Subjects with active TB displayed markedly low cytokines/chemokines secretion upon PBMC stimulation, with lower GM-CSF being the best differentiator from IGRA(+) contacts, with 71% (95% CI 53-85) sensitivity, 86% (95% CI 65-97) specificity and AUC = 0.79 (p = 0.0003). On the other hand, when compared to the uninfected IGRA(-) contacts, higher level of IL-2 secretion was the best indicator of active TB, with 73.5% (95% CI 56-87) sensitivity, 85% (95% CI 66-96) specificity and AUC = 0.79 (p = 0.0001). No single cytokine/chemokine released upon stimulation could accurately differentiate between active TB and all TB contacts grouped together.

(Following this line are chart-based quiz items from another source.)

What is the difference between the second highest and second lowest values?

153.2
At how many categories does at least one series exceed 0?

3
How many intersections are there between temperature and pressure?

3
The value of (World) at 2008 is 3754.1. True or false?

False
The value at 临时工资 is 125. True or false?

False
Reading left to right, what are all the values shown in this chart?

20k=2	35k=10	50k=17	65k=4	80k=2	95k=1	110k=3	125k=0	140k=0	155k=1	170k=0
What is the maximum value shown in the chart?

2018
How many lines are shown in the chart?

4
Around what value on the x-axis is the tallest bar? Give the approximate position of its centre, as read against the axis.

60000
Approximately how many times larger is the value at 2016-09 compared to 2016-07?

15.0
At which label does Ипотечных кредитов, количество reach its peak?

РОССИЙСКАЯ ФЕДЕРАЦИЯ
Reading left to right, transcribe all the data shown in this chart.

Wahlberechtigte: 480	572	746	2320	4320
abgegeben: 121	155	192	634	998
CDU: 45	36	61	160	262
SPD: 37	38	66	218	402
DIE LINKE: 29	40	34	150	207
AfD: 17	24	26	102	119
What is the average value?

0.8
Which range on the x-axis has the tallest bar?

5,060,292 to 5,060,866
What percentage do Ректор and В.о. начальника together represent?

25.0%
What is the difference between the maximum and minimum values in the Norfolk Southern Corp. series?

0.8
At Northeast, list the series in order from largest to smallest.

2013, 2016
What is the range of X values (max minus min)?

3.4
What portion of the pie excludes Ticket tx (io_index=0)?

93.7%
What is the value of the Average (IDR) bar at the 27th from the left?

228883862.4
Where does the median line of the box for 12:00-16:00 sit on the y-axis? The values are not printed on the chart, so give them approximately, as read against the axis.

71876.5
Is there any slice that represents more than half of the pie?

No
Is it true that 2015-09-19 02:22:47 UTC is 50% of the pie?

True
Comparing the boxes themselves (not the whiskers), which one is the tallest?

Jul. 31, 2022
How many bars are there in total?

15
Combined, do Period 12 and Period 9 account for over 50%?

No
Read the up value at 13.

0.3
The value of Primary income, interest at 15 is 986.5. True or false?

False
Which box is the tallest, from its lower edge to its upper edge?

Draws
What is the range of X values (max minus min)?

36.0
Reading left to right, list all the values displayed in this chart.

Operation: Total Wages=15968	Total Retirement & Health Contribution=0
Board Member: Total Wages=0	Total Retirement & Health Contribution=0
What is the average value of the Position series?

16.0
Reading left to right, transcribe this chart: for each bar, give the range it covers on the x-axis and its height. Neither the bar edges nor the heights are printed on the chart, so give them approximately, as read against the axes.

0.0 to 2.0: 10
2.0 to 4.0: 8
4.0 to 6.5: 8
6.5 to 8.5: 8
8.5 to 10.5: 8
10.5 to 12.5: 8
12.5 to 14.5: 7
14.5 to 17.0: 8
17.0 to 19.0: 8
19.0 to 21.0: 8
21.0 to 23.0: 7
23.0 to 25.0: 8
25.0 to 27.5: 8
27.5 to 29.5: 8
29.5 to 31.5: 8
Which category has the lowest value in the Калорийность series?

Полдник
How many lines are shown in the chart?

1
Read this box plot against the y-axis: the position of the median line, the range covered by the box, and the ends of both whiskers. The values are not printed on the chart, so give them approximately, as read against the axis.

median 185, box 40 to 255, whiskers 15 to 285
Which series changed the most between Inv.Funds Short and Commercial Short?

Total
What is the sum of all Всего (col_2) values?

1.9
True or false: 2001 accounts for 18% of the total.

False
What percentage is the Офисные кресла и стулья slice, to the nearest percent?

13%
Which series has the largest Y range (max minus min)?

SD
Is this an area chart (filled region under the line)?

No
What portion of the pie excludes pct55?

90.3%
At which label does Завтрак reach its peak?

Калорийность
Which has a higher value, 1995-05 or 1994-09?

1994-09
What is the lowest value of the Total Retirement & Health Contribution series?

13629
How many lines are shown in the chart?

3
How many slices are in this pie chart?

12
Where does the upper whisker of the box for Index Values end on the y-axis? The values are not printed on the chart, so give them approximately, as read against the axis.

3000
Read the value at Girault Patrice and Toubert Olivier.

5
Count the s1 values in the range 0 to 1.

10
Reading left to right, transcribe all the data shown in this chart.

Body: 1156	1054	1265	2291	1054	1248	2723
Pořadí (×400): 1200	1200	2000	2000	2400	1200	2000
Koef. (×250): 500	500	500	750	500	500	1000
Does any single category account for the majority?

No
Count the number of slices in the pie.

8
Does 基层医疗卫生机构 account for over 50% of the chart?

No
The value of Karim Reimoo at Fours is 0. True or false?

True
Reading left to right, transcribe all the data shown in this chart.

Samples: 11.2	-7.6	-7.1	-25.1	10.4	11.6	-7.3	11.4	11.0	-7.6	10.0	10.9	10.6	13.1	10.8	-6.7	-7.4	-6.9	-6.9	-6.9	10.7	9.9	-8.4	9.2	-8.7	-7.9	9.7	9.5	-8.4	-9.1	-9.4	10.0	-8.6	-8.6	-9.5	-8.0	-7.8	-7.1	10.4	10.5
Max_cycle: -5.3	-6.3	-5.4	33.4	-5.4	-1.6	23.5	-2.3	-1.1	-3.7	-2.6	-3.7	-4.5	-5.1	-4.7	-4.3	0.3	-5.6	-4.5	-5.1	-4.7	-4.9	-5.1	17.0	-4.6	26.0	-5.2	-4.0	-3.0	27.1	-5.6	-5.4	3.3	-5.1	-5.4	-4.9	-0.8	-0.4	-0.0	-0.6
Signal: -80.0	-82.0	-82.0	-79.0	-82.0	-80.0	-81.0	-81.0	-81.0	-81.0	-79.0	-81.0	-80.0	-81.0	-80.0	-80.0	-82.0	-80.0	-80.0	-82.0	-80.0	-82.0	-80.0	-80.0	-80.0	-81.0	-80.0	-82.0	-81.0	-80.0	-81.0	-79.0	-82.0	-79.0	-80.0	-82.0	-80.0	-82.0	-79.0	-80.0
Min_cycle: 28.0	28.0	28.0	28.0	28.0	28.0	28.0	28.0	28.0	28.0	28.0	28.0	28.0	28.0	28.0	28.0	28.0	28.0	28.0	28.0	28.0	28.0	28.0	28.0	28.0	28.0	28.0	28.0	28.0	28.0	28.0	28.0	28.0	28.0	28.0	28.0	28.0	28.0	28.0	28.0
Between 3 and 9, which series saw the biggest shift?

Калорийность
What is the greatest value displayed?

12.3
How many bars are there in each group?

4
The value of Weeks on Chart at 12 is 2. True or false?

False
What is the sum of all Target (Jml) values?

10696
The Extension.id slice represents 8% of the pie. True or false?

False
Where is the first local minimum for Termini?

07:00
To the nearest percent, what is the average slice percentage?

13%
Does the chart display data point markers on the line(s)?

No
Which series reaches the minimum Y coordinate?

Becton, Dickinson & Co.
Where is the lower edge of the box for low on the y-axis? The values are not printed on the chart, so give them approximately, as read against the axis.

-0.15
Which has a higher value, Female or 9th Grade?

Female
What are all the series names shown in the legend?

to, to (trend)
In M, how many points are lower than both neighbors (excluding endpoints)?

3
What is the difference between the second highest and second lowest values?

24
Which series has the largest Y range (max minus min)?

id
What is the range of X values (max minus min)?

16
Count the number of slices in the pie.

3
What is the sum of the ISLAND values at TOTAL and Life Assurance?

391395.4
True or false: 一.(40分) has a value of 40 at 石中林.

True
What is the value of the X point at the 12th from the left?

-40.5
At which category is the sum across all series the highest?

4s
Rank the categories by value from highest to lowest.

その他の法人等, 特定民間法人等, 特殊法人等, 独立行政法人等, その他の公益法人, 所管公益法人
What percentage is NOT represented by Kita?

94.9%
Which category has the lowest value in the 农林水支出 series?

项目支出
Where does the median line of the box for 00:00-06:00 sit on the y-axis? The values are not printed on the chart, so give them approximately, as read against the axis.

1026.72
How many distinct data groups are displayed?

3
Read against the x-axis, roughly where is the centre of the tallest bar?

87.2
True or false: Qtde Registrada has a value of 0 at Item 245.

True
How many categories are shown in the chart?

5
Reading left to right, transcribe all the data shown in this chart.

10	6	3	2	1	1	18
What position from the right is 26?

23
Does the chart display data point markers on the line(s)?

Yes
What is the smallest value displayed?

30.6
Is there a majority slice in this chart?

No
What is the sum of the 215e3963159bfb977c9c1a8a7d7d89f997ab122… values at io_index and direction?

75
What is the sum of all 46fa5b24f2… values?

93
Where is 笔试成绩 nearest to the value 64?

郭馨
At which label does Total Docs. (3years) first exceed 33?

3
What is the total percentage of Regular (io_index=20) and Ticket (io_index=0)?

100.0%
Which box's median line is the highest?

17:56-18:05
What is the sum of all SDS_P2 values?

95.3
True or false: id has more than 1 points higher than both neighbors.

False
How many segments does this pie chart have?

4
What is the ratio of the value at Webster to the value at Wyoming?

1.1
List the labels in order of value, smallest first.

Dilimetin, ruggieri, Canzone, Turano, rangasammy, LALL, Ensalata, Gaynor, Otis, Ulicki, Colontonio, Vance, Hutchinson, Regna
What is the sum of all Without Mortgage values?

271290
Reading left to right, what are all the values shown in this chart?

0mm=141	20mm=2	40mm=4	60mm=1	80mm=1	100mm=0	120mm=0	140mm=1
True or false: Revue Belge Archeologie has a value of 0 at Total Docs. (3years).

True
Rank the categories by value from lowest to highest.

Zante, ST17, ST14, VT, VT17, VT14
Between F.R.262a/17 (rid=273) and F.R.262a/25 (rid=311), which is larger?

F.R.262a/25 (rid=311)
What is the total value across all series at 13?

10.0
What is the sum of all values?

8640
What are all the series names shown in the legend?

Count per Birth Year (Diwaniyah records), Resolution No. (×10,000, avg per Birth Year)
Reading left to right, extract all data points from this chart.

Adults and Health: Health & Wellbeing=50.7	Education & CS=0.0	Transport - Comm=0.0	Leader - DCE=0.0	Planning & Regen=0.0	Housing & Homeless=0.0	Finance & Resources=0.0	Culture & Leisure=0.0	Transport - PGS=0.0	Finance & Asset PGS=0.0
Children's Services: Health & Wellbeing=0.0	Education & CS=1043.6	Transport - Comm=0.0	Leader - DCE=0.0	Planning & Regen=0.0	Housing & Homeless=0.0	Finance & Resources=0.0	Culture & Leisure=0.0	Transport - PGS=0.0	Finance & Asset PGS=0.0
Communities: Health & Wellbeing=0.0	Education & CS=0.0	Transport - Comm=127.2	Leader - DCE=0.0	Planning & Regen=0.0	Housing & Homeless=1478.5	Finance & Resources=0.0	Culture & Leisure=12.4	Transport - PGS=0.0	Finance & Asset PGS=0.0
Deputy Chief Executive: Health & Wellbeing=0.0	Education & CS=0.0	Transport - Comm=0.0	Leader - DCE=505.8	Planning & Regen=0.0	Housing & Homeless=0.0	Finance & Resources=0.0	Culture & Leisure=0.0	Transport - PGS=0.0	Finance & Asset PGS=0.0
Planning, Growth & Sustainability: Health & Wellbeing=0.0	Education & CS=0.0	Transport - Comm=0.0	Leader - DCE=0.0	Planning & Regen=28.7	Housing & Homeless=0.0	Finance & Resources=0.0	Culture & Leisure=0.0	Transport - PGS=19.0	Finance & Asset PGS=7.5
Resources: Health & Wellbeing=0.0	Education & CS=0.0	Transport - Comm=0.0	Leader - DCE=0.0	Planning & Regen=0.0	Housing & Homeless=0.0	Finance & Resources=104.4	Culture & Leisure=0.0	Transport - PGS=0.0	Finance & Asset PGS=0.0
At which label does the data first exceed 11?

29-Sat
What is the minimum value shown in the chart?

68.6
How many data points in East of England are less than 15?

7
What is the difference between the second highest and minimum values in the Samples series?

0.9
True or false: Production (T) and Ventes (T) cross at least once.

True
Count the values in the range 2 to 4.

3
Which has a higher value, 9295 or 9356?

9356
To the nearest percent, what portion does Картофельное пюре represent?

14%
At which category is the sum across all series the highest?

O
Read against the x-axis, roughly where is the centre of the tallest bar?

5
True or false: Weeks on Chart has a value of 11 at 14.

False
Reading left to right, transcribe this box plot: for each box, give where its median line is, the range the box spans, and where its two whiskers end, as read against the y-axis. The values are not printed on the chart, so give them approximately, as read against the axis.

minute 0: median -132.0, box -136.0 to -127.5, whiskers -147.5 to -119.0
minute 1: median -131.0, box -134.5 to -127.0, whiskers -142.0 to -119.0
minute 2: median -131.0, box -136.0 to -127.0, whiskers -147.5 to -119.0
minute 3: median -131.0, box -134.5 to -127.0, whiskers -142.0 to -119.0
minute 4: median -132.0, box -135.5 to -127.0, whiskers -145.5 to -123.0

GM-CSF and IL-2 provided the best yield to differentiate active TB from latent TB and from TB uninfected, respectively, with higher specificities than that reported for IGRAs. However, none of both resulted sensitive enough to be used as a stand-alone biomarker for active TB.
鉴于很大一部分患者无法咳出痰液进行检测,一种用于检测活动性肺结核(TB)的简单血液检测可能是控制这一流行病的关键。目前可用的干扰素-γ释放试验(IGRAs)不足以诊断活动性肺结核,据报道其合并敏感性和特异性均低于81%。
探讨长期细胞刺激后除干扰素-γ之外的细胞因子/趋化因子是否能提高区分不同结核感染状态的能力。
我们前瞻性招募了圣地亚哥新诊断的肺结核患者及其家庭接触者。所有接触者均接受IGRA检测。获取外周血单个核细胞,并在收集培养上清液前进行抗原特异性刺激72小时。
活动性肺结核患者在PBMC刺激后细胞因子/趋化因子分泌明显较低,较低的GM-CSF是区分IGRA(+)接触者的最佳指标,敏感性为71%(95%CI 53-85),特异性为86%(95%CI 65-97),AUC = 0.79(p = 0.0003)。另一方面,与未感染的IGRA(-)接触者相比,较高水平的IL-2分泌是活动性肺结核的最佳指标,敏感性为73.5%(95%CI 56-87),特异性为85%(95%CI 66-96),AUC = 0.79(p = 0.0001)。刺激后释放的单一细胞因子/趋化因子均无法准确区分活动性肺结核与所有归为一组的结核接触者。
GM-CSF和IL-2分别为区分活动性肺结核与潜伏性肺结核以及未感染结核提供了最佳结果,其特异性高于IGRAs报道的特异性。然而,两者均不够敏感,不足以用作活动性肺结核的独立生物标志物。